Less than a year later, in June 2016, the FDA required another warning label update to add information about the link between Invokana and kidney risks, indicating that the medication may increase the risk of acute kidney injury and other severe health problems.
The case joins a growing number of Invokana lawsuits filed in recent months, each raising similar allegations that the drug makers failed to adequately research the medication before marketing it as a new form of diabetes treatment, and withheld important safety warnings from consumers and the medical community.
“Defendants knew of the significant risk of severe injury caused by ingestion of SGLT2 Inhibitor,” the lawsuit states. “However, Defendants did not adequately and sufficiently warn consumers, including plaintiffs, or the medical community of the severity of such risks.”
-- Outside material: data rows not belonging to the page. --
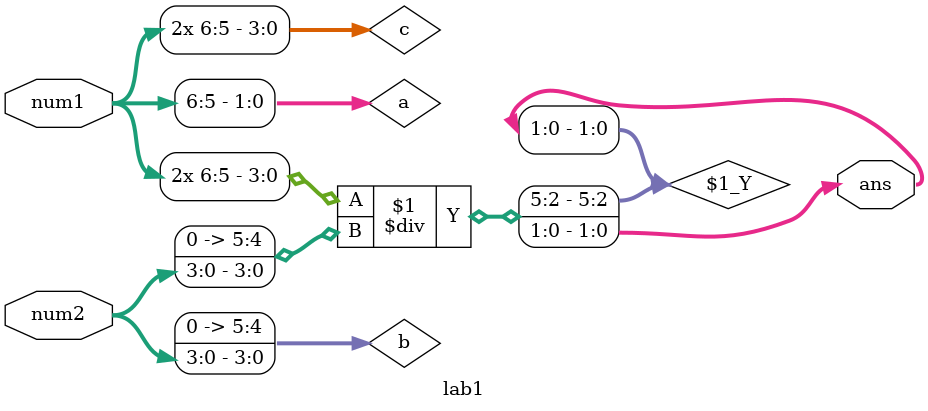
<source format=v>
`timescale 1ns / 1ps

module lab1(
    num1, num2, ans
    );
    
    input [7:0] num1;
    input [7:0] num2;
    output [1:0] ans;
    wire [1:0] a;
    wire [5:0] b;
    wire [3:0] c;
    
    assign a=num1[6:5];
    assign b=num2[3:0];
    assign c={3{a}};
    assign ans=c/b;
    
endmodule

</source>
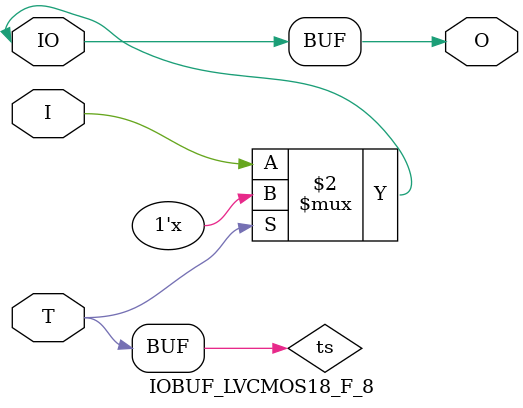
<source format=v>

/*

FUNCTION    : INPUT TRI-STATE OUTPUT BUFFER

*/

`celldefine
`timescale  100 ps / 10 ps

module IOBUF_LVCMOS18_F_8 (O, IO, I, T);

    output O;

    inout  IO;

    input  I, T;

    or O1 (ts, 1'b0, T);
    bufif0 T1 (IO, I, ts);

    buf B1 (O, IO);

endmodule

</source>
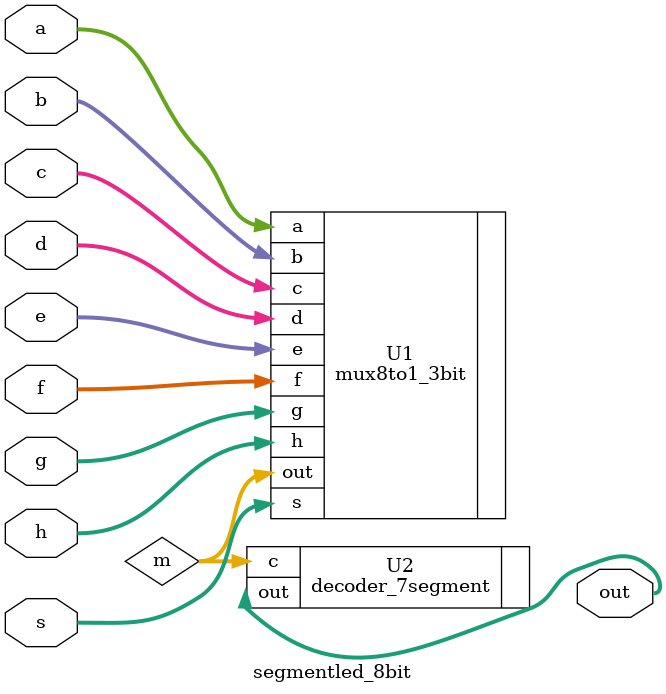
<source format=v>
module segmentled_8bit(input [2:0] s,input [2:0] a, input [2:0] b,input [2:0] c,input [2:0] d ,input [2:0] e,input [2:0] f, input [2:0] g,input [2:0] h,output [6:0] out);
	
	wire [2:0] m;
	
	mux8to1_3bit U1 (.s(s[2:0]),.a(a[2:0]),.b(b[2:0]),.c(c[2:0]),.d(d[2:0]),.e(e[2:0]),.f(f[2:0]),.g(g[2:0]),.h(h[2:0]),.out(m[2:0]));
	
	decoder_7segment U2 (.c(m[2:0]),.out(out[6:0]));

endmodule
</source>
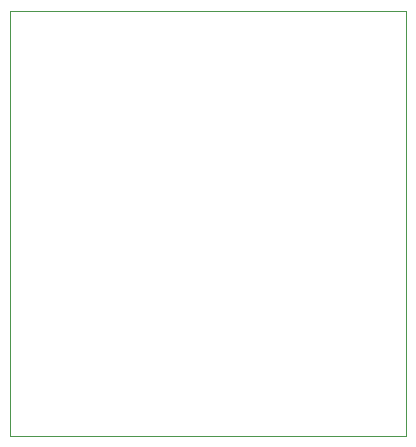
<source format=gbr>
%TF.GenerationSoftware,KiCad,Pcbnew,9.0.4*%
%TF.CreationDate,2025-10-08T20:13:18+03:00*%
%TF.ProjectId,dactyl_plugs,64616374-796c-45f7-906c-7567732e6b69,rev?*%
%TF.SameCoordinates,Original*%
%TF.FileFunction,Profile,NP*%
%FSLAX46Y46*%
G04 Gerber Fmt 4.6, Leading zero omitted, Abs format (unit mm)*
G04 Created by KiCad (PCBNEW 9.0.4) date 2025-10-08 20:13:18*
%MOMM*%
%LPD*%
G01*
G04 APERTURE LIST*
%TA.AperFunction,Profile*%
%ADD10C,0.050000*%
%TD*%
G04 APERTURE END LIST*
D10*
X127500000Y-82000000D02*
X94000000Y-82000000D01*
X127500000Y-46000000D02*
X127500000Y-82000000D01*
X127500000Y-46000000D02*
X94000000Y-46000000D01*
X94000000Y-82000000D02*
X94000000Y-46000000D01*
M02*

</source>
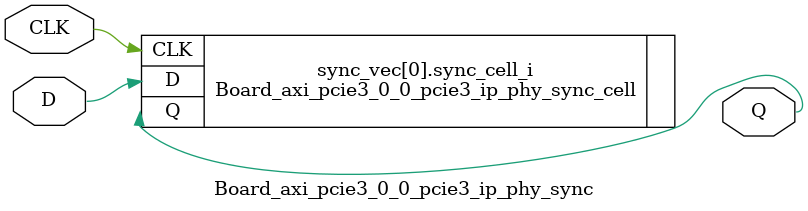
<source format=v>





`timescale 1ps / 1ps



//-------------------------------------------------------------------------------------------------
//  PHY Synchronizer Module
//-------------------------------------------------------------------------------------------------
module Board_axi_pcie3_0_0_pcie3_ip_phy_sync #
(
    parameter integer WIDTH = 1, 
    parameter integer STAGE = 2
)
(
    //-------------------------------------------------------------------------- 
    //  Input Ports
    //-------------------------------------------------------------------------- 
    input                               CLK,
    input       [WIDTH-1:0]             D,
    
    //-------------------------------------------------------------------------- 
    //  Output Ports
    //-------------------------------------------------------------------------- 
    output      [WIDTH-1:0]             Q
);                                                        



//--------------------------------------------------------------------------------------------------
//  Generate Synchronizer - Begin
//--------------------------------------------------------------------------------------------------
genvar i;

generate for (i=0; i<WIDTH; i=i+1) 

    begin : sync_vec

    //----------------------------------------------------------------------
    //  Synchronizer
    //----------------------------------------------------------------------
Board_axi_pcie3_0_0_pcie3_ip_phy_sync_cell #
    (
        .STAGE                            (STAGE)
    )    
    sync_cell_i
    (
        //------------------------------------------------------------------
        //  Input Ports
        //------------------------------------------------------------------
        .CLK                              (CLK),
        .D                                (D[i]),

        //------------------------------------------------------------------
        //  Output Ports
        //------------------------------------------------------------------
        .Q                                (Q[i])
    );
 
    end   
      
endgenerate 
//--------------------------------------------------------------------------------------------------
//  Generate - End
//--------------------------------------------------------------------------------------------------



endmodule





</source>
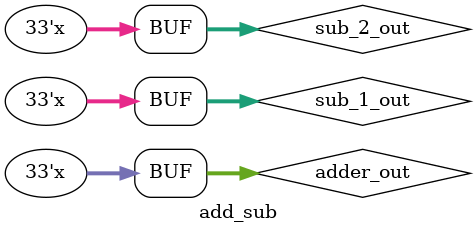
<source format=sv>
`timescale 1ns / 1ps

interface add_sub_conect #(parameter NUM_OF_BITS=32) (input clk);
    //Input 
    logic [NUM_OF_BITS -1:0] A;
    logic [NUM_OF_BITS -1:0] B;
    logic [NUM_OF_BITS -1:0] N;
    logic B_bit;
    logic carry_in;
    logic borrow_1_in;
    logic borrow_2_in;
    logic enable;
    logic reset_n;
    
    //Output
    logic [NUM_OF_BITS -1:0] S0;
    logic [NUM_OF_BITS -1:0] S1;
    logic [NUM_OF_BITS -1:0] S2;
    logic carry_out;
    logic borrow_1_out;
    logic borrow_2_out;
    modport TB (output A, B, N, B_bit, carry_in, borrow_1_in, borrow_2_in, enable, reset_n, input S0, S1, S2, carry_out, borrow_1_out, borrow_2_out, clk);
    modport DUT (input A, B, N, B_bit, carry_in, borrow_1_in, borrow_2_in, enable, reset_n, clk, output S0, S1, S2, carry_out, borrow_1_out, borrow_2_out);
endinterface
        
module add_sub #(parameter NUM_OF_BITS=32) ( add_sub_conect conect);
logic [NUM_OF_BITS:0] adder_out_A;
logic [NUM_OF_BITS:0] adder_out_C;
logic [NUM_OF_BITS:0] adder_out;


logic signed [NUM_OF_BITS:0] sub_1_out;
logic signed [NUM_OF_BITS:0] sub_2_out;


always @* begin
     adder_out_A <= conect.A + conect.B + conect.carry_in;
     adder_out_C <= conect.B + conect.carry_in;
     adder_out <= conect.B_bit ? adder_out_A : adder_out_C;
    
     sub_1_out <= signed'(adder_out) - signed'(conect.N) - conect.borrow_1_in;
    
     sub_2_out <= signed'(adder_out) - signed'(conect.N << 1) - conect.borrow_2_in;
end

always_ff @(posedge conect.clk) begin

    if(conect.reset_n == 0) begin
     conect.S0 <= 0;
     conect.S1 <= 0;
     conect.S2 <= 0;
     conect.carry_out <= 0;
     conect.borrow_1_out <= 0;
     conect.borrow_2_out <= 0;
    
   end else if(conect.enable == 1) begin
     conect.S0 <= adder_out[NUM_OF_BITS-1:0];
     conect.S1 <= sub_1_out[NUM_OF_BITS-1:0];
     conect.S2 <= sub_2_out[NUM_OF_BITS-1:0];
     conect.carry_out <= adder_out[NUM_OF_BITS];
     conect.borrow_1_out <= sub_1_out[NUM_OF_BITS];
     conect.borrow_2_out <= sub_2_out[NUM_OF_BITS];
    end
end

endmodule

</source>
The plaintiffs present claims of strict products liability, including design defect and failure to warn, negligence, willful and wanton conduct and/or gross negligence, breach of warranties, fraudulent misrepresentation, negligent misrepresentation, negligent design, fraudulent concealment, and fraud.
Given similar questions of fact and law raised in lawsuits filed throughout the federal court system, the Invokana case will be consolidated as part of a federal MDL (multidistrict litigation), which is centralized before U.S. District Judge Brian Martinotti in the District of New Jersey to coordinate discovery and pretrial proceedings. However, if Invokana settlements or another resolution for the cases is not reached during the MDL process, the case and others involved in the litigation may later be remanded to U.S. District Courts nationwide for a separate trial dates.